== What to do ==
Where an entry holds an image, skip the image but reproduce the rest word for word.
____ Excerpted data
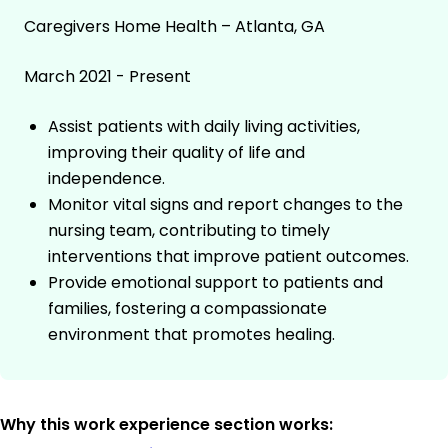
Caregivers Home Health – Atlanta, GA
March 2021 - Present
Assist patients with daily living activities,
improving their quality of life and
independence.
Monitor vital signs and report changes to the
nursing team, contributing to timely
interventions that improve patient outcomes.
Provide emotional support to patients and
families, fostering a compassionate
environment that promotes healing.
Why this work experience section works:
________
== Your response ==
Caregivers Home Health – Atlanta, GA
March 2021 - Present
Assist patients with daily living activities,
improving their quality of life and
independence.
Monitor vital signs and report changes to the
nursing team, contributing to timely
interventions that improve patient outcomes.
Provide emotional support to patients and
families, fostering a compassionate
environment that promotes healing.
Why this work experience section works:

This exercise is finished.